L’article L. 113-7 du même code précise:“Ont la qualité d’auteur d’une œuvre audiovisuelle la ou les personnes physiques qui réalisent la création intellectuelle de cette œuvre.
Sont présumés, sauf preuve contraire, coauteurs d’une œuvre audiovisuelle réalisée en collaboration:
1o L’auteur du scénario;
2o L’auteur de l’adaptation;
3o L’auteur du texte parlé;
4o L’auteur des compositions musicales avec ou sans paroles spécialement réalisées pour l’œuvre;
5o Le réalisateur.
Lorsque l’œuvre audiovisuelle est tirée d’une œuvre ou d’un scénario préexistants encore protégés, les auteurs de l’œuvre originaire sont assimilés aux auteurs de l’œuvre nouvelle.”
La liste posée par l’article L. 113-7 du code de la propriété intellectuelle n’est pas limitative et toute personne justifiant avoir créé une forme originale contribuant au tout peut prétendre à la qualité d’auteur de l’oeuvre audiovisuelle.
En l’espèce, il est établi par les pièces nº4-1,4-2,7-1 des demandeurs et non contesté que Mme [S] et M. [A] n’ont pas été crédités sur les 14 vidéos mettant en scène les marionnettes litigieuses, ni sur les t-shirts et affiches les représentant.
Si Mme [S] et M. [A] ne bénéficient pas de la présomption de la qualité d’auteur d’une oeuvre audiovisuelle posée par l’article L. 113-7 du code de la propriété intellectuelle, comme le souligne la société Blast, il n’est pas sérieusement contestable que les marionnettes, qui sont des créations originales, sont les éléments centraux des sketchs et font partie ainsi des principales contributions aux vidéos.
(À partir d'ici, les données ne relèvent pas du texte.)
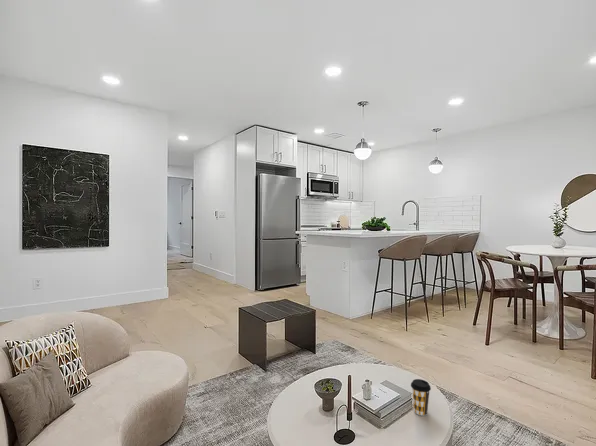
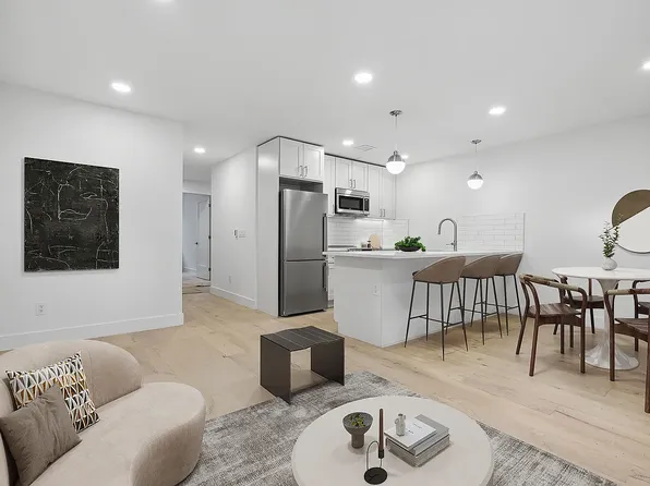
- coffee cup [410,378,432,416]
Le projet de contrat proposé par la société Blast prévoyait d’ailleurs en son article 8 de créditer les vidéos des noms des demandeurs (pièce Blast n°25). Ainsi, l’absence de crédit de leur nom au générique des vidéos porte atteinte à la paternité des demandeurs.
L’absence de crédit sur les produits dérivés porte également incontestablement atteinte au droit à la paternité des demandeurs, ainsi qu’au droit à l’intégrité de l’oeuvre. La société Blast est mal fondé à conclure à l’accord des demandeurs alors qu’il est constant que les négociations relatives aux cessions de droit n’ont jamais abouti, comme elle le souligne dans ses conclusions.
Les demandeurs justifient ainsi d’un trouble manifestement illicite né de l’atteinte à leur droit moral.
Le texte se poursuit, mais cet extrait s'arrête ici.